## What you need to do
A – Answer these questions about the model serving API page.
(i) How long does deployment take with the new service, compared with the earlier 2 weeks?
(ii) What is the default window for request batching?
(iii) What did the janky Flask apps at the startup run on?
B – Repeat, word for word, everything in the model serving API page from "The Problem" down to "else with it.".

ML Model Serving API

Production-ready API for serving machine learning models with auto-scaling.

Jan 2024

Tech Stack

PythonFastAPIDockerKubernetesTensorFlowPyTorchRedisPrometheus

Overview

Started this because deploying ML models at my internship was a mess - data scientists would hand over a Jupyter notebook and expect it to "just work" in production. Built a service that takes any PyTorch or TensorFlow model, wraps it in a FastAPI endpoint, containerizes it, and deploys to Kubernetes with auto-scaling. Data scientists push to a git repo, CI/CD handles the rest. Basically MLOps-in-a-box for small teams who don't want to hire a platform engineer.

The Problem

The gap between training a model and serving it in production is huge. Data scientists aren't DevOps experts, and shouldn't need to be. At the startup I interned at, models sat in notebooks for months because nobody knew how to deploy them properly. When we did deploy, it was janky Flask apps running on a single EC2 instance with no monitoring, scaling, or versioning. One model going down took everything else with it.

The Solution

Drop your model file and a requirements.txt in a specific repo structure, push to GitHub. My CI pipeline picks it up, validates it, wraps it in a FastAPI server with automatic input validation and output serialization, containerizes it, and deploys to Kubernetes with HPA (horizontal pod autoscaling). Health checks, metrics, logging - all automatic. Old versions stay up for rollback. A/B testing is just splitting traffic between deployments. Took our deployment time from 2 weeks to 20 minutes.

Technical Details

•FastAPI for the serving layer - way faster than Flask, native async support, automatic OpenAPI docs
•Dynamic model loading - server reads the model format (PyTorch .pth, TensorFlow SavedModel, ONNX, etc.) and loads the right inference engine
•Request batching with a configurable window (default 100ms) to improve throughput - can process 50 requests in one forward pass instead of 50 serial calls
•Model warmup on startup - runs dummy inferences to preload weights and compile operations. First request is fast, not the 10th.

[Recorded data]
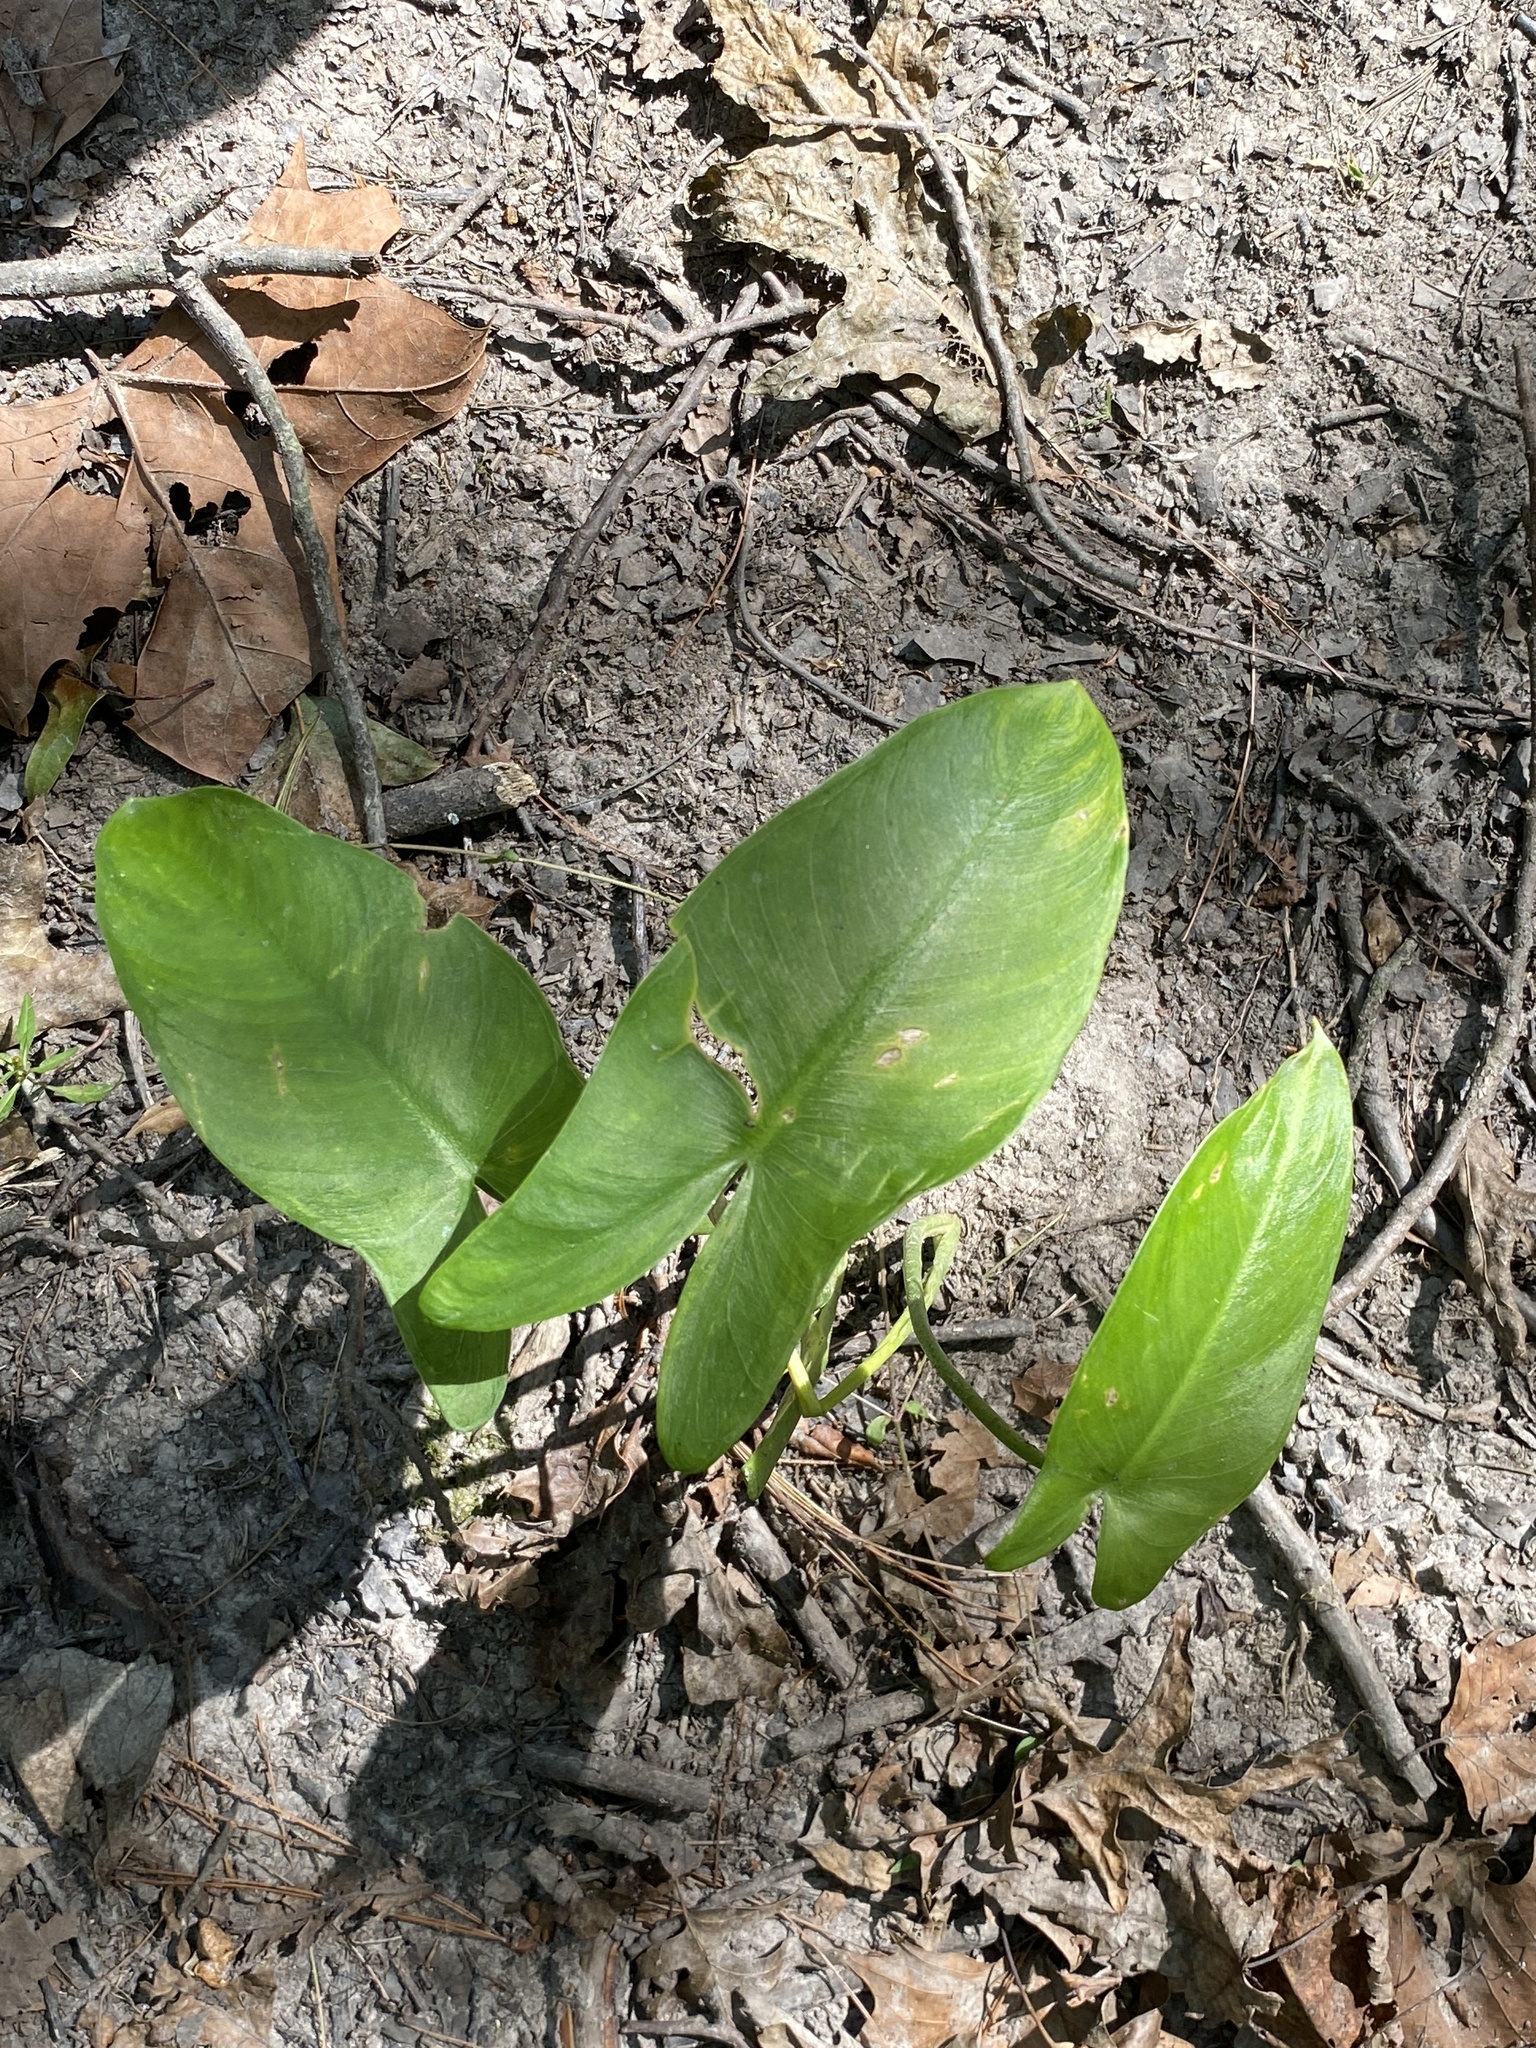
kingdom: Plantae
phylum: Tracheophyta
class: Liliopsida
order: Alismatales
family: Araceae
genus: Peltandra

---

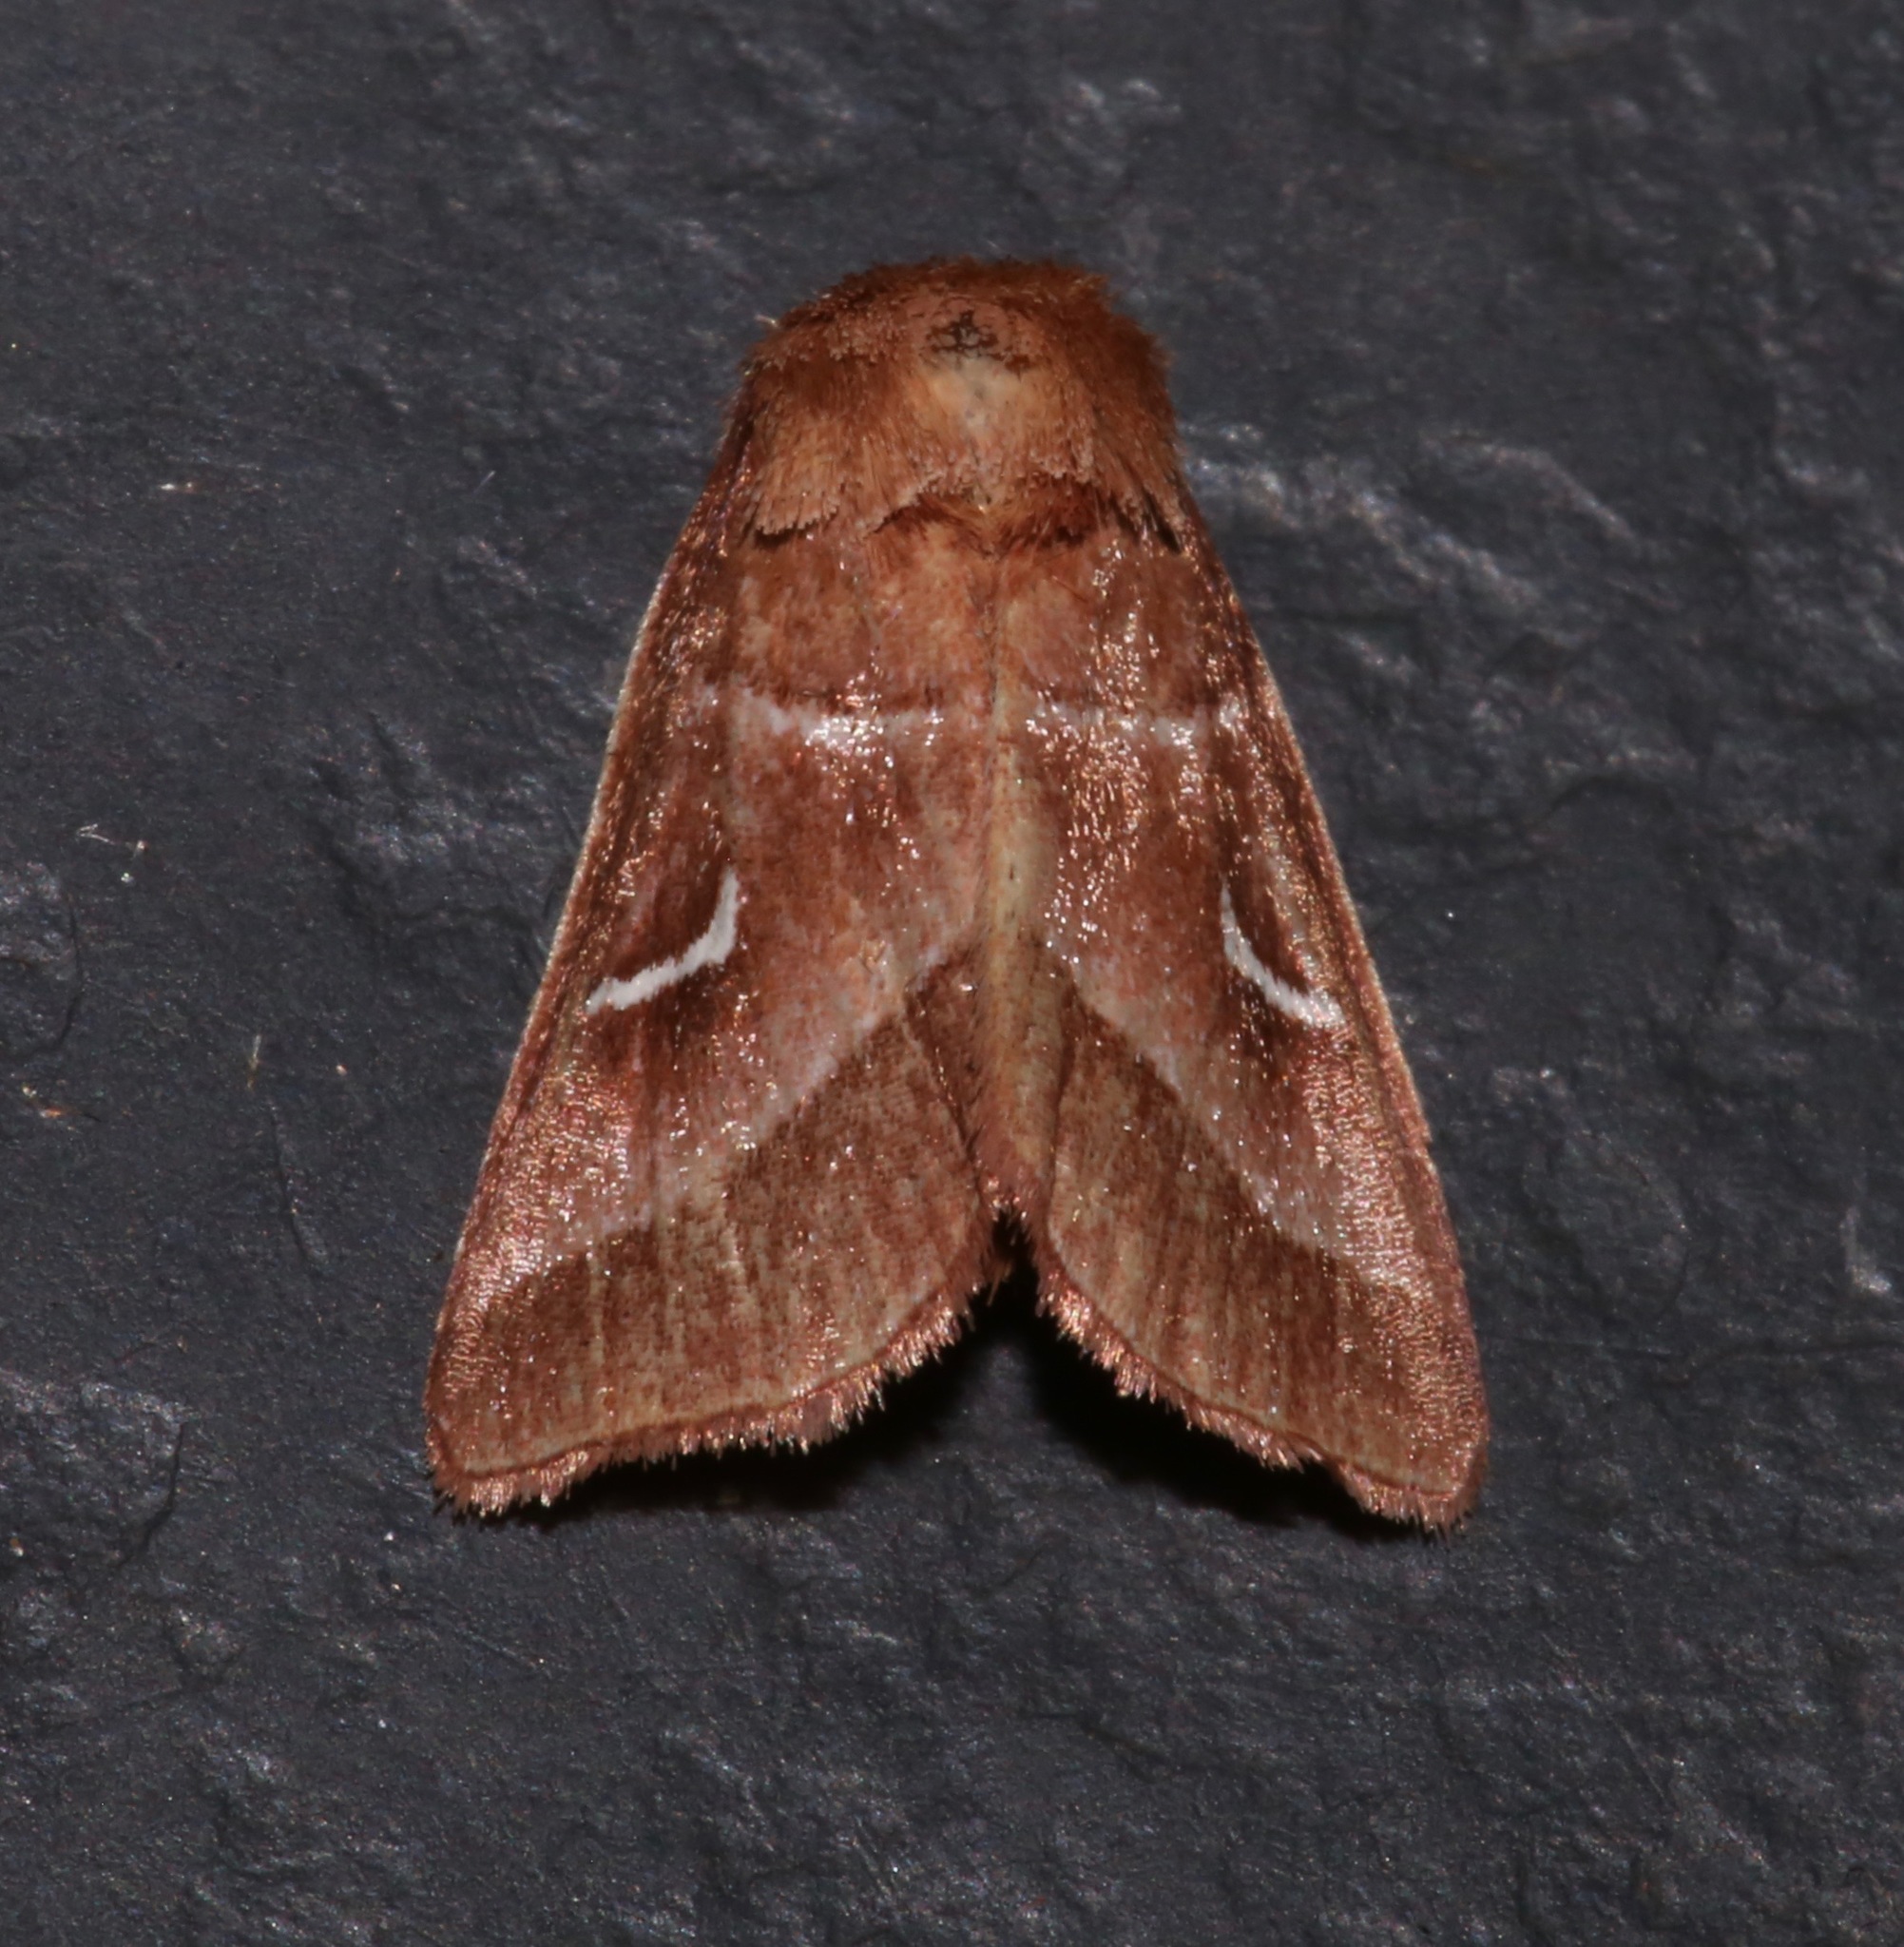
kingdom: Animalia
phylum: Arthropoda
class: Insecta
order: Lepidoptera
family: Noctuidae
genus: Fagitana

## Solutions for each task
A –
(i) 20 minutes
(ii) 100ms
(iii) A single EC2 instance

B –
The Problem

The gap between training a model and serving it in production is huge. Data scientists aren't DevOps experts, and shouldn't need to be. At the startup I interned at, models sat in notebooks for months because nobody knew how to deploy them properly. When we did deploy, it was janky Flask apps running on a single EC2 instance with no monitoring, scaling, or versioning. One model going down took everything else with it.